By a margin of $8 billion, the investment industry reached a 48-years-in-the-making milestone at the end of 2023: Passive mutual and exchange traded funds in the United States overtook their actively managed counterparts in the total assets, according to recently released data.
U.S. investors had $13.244 trillion in the active funds on December 31 compared to $13.252 trillion in passive strategies, according to a report on Wednesday by Cerulli Associates, which cited Morningstar Direct data.
“Passively managed fund assets outpaced actively managed fund assets in [the second half of] 2023, growing 8.9% and 3.1%, respectively,” the Cerulli report said. For the full year, passive funds grew at a rate of 22.6% versus 10.6% for active, according to Cerulli, which had for several years predicted that passive funds would overtake active early this year.
The rise in popularity of passive funds in the United States is linked in part to two decades-long trends in wealth management: clients shifting from commission-based trading to advisory accounts and advisors migrating from traditional broker-dealers to fee-only registered investment advisory firms.
Both of those trends were “significantly impactful” to the shift from active to passively managed funds by investors, according to Matt Apkarian, an associate director of product development at Cerulli. He noted that passive funds were only around 25% of mutual fund and ETF assets a decade ago.

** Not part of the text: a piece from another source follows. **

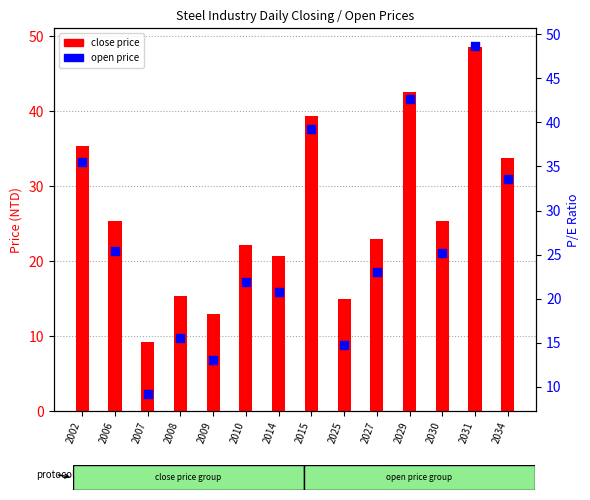

What is the total value across all series at 2008?

30.9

“Without a doubt, the RIA and the other independent channels use, and are far and away more comfortable with passive investments than active,” Apkarian said. “They believe less in the merits of active investing than the wirehouse and large broker dealer counterparts.”
A Cerulli survey of 1,500 advisors in March and April 2023 showed that RIAs allocated about 23% of their clients investments to actively managed funds, compared to 31% at wirehouses, including Merrill Lynch, Morgan Stanley, UBS, and Wells Fargo, Apkarian said.
“There is causation, this isn’t just correlated,” said Todd Rosenbluth, head of research for VettaFi, an industry consulting firm, which draws most of its clients from the RIA channel. “This is being caused in part by advisors shifting their practice to an assets under management model instead of a commission model.”
Active funds are typically more expensive and can be more lucrative for firms that accept revenue sharing payments, Rosenbluth said. RIAs, which work under a fiduciary standard, are obligated to eschew those.
The Vanguard Group, which launched the first “passive” product—an index mutual fund—in 1976, and BlackRock’s iShares have been the primary beneficiaries with 37% and 15% market shares, respectively, according to Morningstar.
But investors writ large have enjoyed the lower costs spawned by Vanguard’s innovation. Average expense ratios paid by mutual fund investors have fallen to 0.44% as of 2022, down from 0.99% in 2000, according to the Investment Company Institute’s 2023 Factbook.
“Average expense ratios (i.e., ongoing expenses) paid by US mutual fund investors have fallen substantially over time,” researchers for the wrote. “For example, on an asset-weighted basis, average expense ratios for equity mutual funds fell from 0.99% in 2000 to 0.44% in 2022, a 56% decline.”
To be sure, the data about mutual and ETF flows may slightly overstate the growing strength of passive investments, since, according to Morningstar, the statistics exclude the assets flowing into separately managed accounts (SMAs) and actively managed alternative investments—such as private credit and equity products, hedge funds, intermittent liquidity structures and non traded REITs.
Those products have become a popular alternative to active mutual funds, particularly for wirehouse brokers whose clients allocate around 22% to SMAs compared to 6% at RIAs, Apkarian said. Regional and other large independent broker-dealers also appear to be holdouts on active funds with 50% of client assets in active mutual funds, he added.
But those advisors who insist on keeping with more expensive active funds are running out of excuses to tell clients, Rosenbluth said.
“Advisors that want to keep the status quo and stay in actively managed funds are going to need to justify why they’ve chosen active management, which is more expensive,” Rosenbluth said. “Advisors will need to have an answer as to why they’re why they’re bucking the trend.”